When I was even younger I would wear my parents race finisher t-shirts out and about so people could know that although I didn’t actually run the Victoria Marathon when I was 11, I certainly felt like I was capable so I should also get credit. Right?
Honestly it was ridiculous - about as ridiculous as the adorable little fox in Fantastic Mr. Fox, wearing a bandit mask made out of a sock on his head, demanding that the other foxes see him as athletic.
Don’t get me wrong, I was in fact quite athletic – I ran cross-country and track. I played on random school sports teams. I was a competitive dancer – but looking back it almost seemed more important to me to be identified as an athlete than actually being one.
While not everyone is parading around in t-shirts from races they didn’t actually do nor are they necessarily saying they are going to grow up to be in the Olympics in an unnamed sport, and just need to figure out which one (guilty), I think many people aren’t so different from how I used to be.
...We display our finisher medals.
...We wear our finisher t-shirts.
...We get tattoos, bumper stickers, visors.
...We wear our gym clothes when we’re not even working out
...We brag about athletic accomplishments when we’re not at “Race weight”
...We tell people about “race weight”
...We post smoking fast workouts and call them “cruisey pace.”
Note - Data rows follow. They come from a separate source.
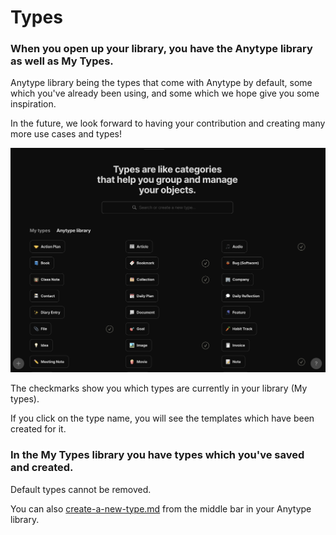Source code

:# Types

### When you open up your library, you have the **Anytype library** as well as **My Types**.

Anytype library being the types that come with Anytype by default, some which you've already been using, and some which we hope give you some inspiration.&#x20;

In the future, we look forward to having your contribution and creating many more use cases and types!

![](<../../.gitbook/assets/image (11).png>)

The checkmarks show you which types are currently in your library (My types).

If you click on the type name, you will see the templates which have been created for it.&#x20;

### &#x20;In the My Types library you have types which you've saved and created.

Default types cannot be removed.&#x20;

You can also [create-a-new-type.md](../../anytype-basics/types/create-a-new-type.md "mention") from the middle bar in your Anytype library.

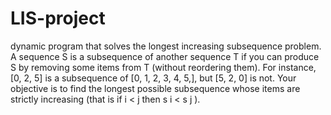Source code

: # LIS-project

dynamic program that solves the longest increasing subsequence problem. 
A sequence S is a subsequence of another sequence T if you can produce S by removing some items from T (without reordering them). 
For instance, [0, 2, 5] is a subsequence of [0, 1, 2, 3, 4, 5,], but [5, 2, 0] is not. Your objective is to find the longest possible subsequence whose items are strictly increasing (that is if i < j then s i < s j ).
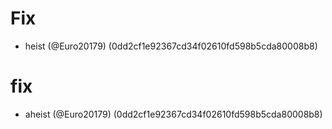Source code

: # Fix

* heist (@Euro20179) (0dd2cf1e92367cd34f02610fd598b5cda80008b8)


# fix

* aheist (@Euro20179) (0dd2cf1e92367cd34f02610fd598b5cda80008b8)



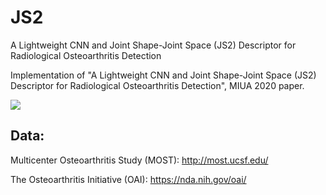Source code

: # JS2
A Lightweight CNN and Joint Shape-Joint Space (JS2) Descriptor for Radiological Osteoarthritis Detection

Implementation of "A Lightweight CNN and Joint Shape-Joint Space (JS2) Descriptor for Radiological Osteoarthritis Detection", MIUA 2020 paper.

![](https://github.com/MIPT-Oulu/JS2/Pictures/summary.png?raw=true)

## Data:
Multicenter Osteoarthritis Study (MOST): http://most.ucsf.edu/

The Osteoarthritis Initiative (OAI): https://nda.nih.gov/oai/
...We get kudos and badges.
And you know what, it feels good.
…so good in fact, it makes us want to do it more. And there really isn’t any danger unless being seen as an athlete gets in the way of you actually enjoying just doing it. I used to do things so people knew I did them or at least knew I was capable of doing them. I wanted “I’m an athlete” to be the first thing people knew about me and I wanted them to respect me for it. I even felt entitled to that respect. That’s the dangerous part. Acting like that does two things
- It doesn’t make friends
- It clouds the reason you do sports in the first place
Today I feel like an athlete more than I ever have and it’s no longer the first thing I need people to know. Some people don’t know at all and I’m okay with that. I wear exercise clothes only when I’m exercising. I do my best to talk about my interests to people who seem genuinely interested too. I’m not hiding it by any means….I mean look at my Instagram feed alone, BUT I’m also not banking on other people’s respect and awe to keep me going. I of course want to inspire others and I hope that people take something for themselves from what I share, but the rest has to come from me.
Keeping sports closer to my heart and further from the front and back of my T-shirts has let me truly enjoy doing them for MYSELF. I celebrate wins that I truly earned – not the ones I feel entitled to have. I talk about ironman, future goals, toenails lost and feel so very comfortable when people stop listening or think it’s ridiculous.
In its truest sense, I am an athlete…and I hope it’s not always so obvious.